Mientras tanto, los movimientos de solidaridad seguirán hablando en el registro de los valores: de los derechos, la memoria y la ley moral que aún insiste en la justicia en una era de oportunismo. Su voz sigue siendo indispensable: es la conciencia la que recuerda lo que la política olvida con demasiada frecuencia. El arco de la historia no se inclinará hacia la justicia por sí solo; debe ser arrastrado hacia ella por quienes rechazan la amnesia, quienes no cambian los valores por la comodidad.
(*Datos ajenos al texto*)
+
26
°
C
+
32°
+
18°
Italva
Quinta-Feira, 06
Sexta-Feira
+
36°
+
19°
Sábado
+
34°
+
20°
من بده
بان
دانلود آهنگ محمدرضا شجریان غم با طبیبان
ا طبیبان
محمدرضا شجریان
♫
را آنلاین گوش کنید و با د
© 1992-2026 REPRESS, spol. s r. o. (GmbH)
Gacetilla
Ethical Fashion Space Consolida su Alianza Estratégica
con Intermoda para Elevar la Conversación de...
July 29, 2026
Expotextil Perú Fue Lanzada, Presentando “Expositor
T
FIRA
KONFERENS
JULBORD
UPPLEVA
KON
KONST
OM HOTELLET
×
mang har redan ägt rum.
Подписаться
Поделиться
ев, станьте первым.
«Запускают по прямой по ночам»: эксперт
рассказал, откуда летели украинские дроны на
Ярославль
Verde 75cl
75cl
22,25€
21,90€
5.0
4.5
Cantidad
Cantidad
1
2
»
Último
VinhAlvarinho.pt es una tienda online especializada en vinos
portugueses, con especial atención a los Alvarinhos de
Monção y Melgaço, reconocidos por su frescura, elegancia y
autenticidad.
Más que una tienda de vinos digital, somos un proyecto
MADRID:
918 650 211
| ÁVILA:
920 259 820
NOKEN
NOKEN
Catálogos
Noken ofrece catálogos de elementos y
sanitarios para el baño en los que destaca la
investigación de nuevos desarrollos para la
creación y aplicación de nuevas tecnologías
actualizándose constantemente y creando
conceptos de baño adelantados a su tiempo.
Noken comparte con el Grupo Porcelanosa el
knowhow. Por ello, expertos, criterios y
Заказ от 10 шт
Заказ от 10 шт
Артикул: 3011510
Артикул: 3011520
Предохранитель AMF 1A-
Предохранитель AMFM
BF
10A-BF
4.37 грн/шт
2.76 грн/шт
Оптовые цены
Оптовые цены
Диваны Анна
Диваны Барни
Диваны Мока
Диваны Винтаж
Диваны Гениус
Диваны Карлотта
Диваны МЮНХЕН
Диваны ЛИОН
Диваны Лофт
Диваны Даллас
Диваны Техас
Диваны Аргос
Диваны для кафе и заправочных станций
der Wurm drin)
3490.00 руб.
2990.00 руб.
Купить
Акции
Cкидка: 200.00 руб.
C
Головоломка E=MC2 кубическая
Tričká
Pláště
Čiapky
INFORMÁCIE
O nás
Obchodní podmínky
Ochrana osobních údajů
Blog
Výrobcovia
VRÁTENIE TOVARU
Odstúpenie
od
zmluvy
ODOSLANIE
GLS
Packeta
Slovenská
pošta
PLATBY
Para los palestinos de la diáspora y la opinión pública internacional, impulsados por la solidaridad, el trabajo por delante es evidente. Deben resistir la comodidad apaciguadora de los gestos conciliadores que seguramente se multiplicarán: reconocimientos, resoluciones, promesas de reconstrucción. Acéptenlos con gracia, pero no los confundan con transformación.
La presión para lograr cambios tangibles sobre el terreno, así como la búsqueda de rendición de cuentas, debe ser incesante. Los artífices y ejecutores del genocidio en Gaza deben comparecer algún día ante la ley, no por venganza, sino para devolverle el sentido a la justicia misma. Solo mediante esta persistencia la conciencia podrá seguir siendo una fuerza política y la lucha por Palestina —por la dignidad, la igualdad y la verdad— seguirá definiendo no solo el destino de un pueblo, sino también la moral de nuestro tiempo.
La otra tarea, la más difícil, es la que con demasiada frecuencia se deja de lado: la construcción de un nuevo liderazgo político sobre el terreno. Ahora existe una brecha: estrecha, incierta, pero real. No es fácil cubrirla, pero es una que hay que aprovechar.
La próxima generación debe comprender que dar testimonio, protestar o comentar desde los márgenes ya no bastará. Nadie les extenderá una invitación a liderar; tendrán que reclamar ese espacio ellos mismos mediante la iniciativa, la claridad y el arduo trabajo de organización. A medida que los palestinos regresan a la zona cero política, aquellos que desean ver un nuevo tipo de liderazgo deben participar directamente en la elaboración de políticas y ayudar a formar y financiar los movimientos que pueden llevar a una nación hacia adelante.
Sólo mediante el surgimiento de nuevas fuerzas políticas y de un lenguaje capaz de hablar tanto en la calle como en los salones del poder podrán los palestinos recuperar su voz en este nuevo capítulo que se está desarrollando.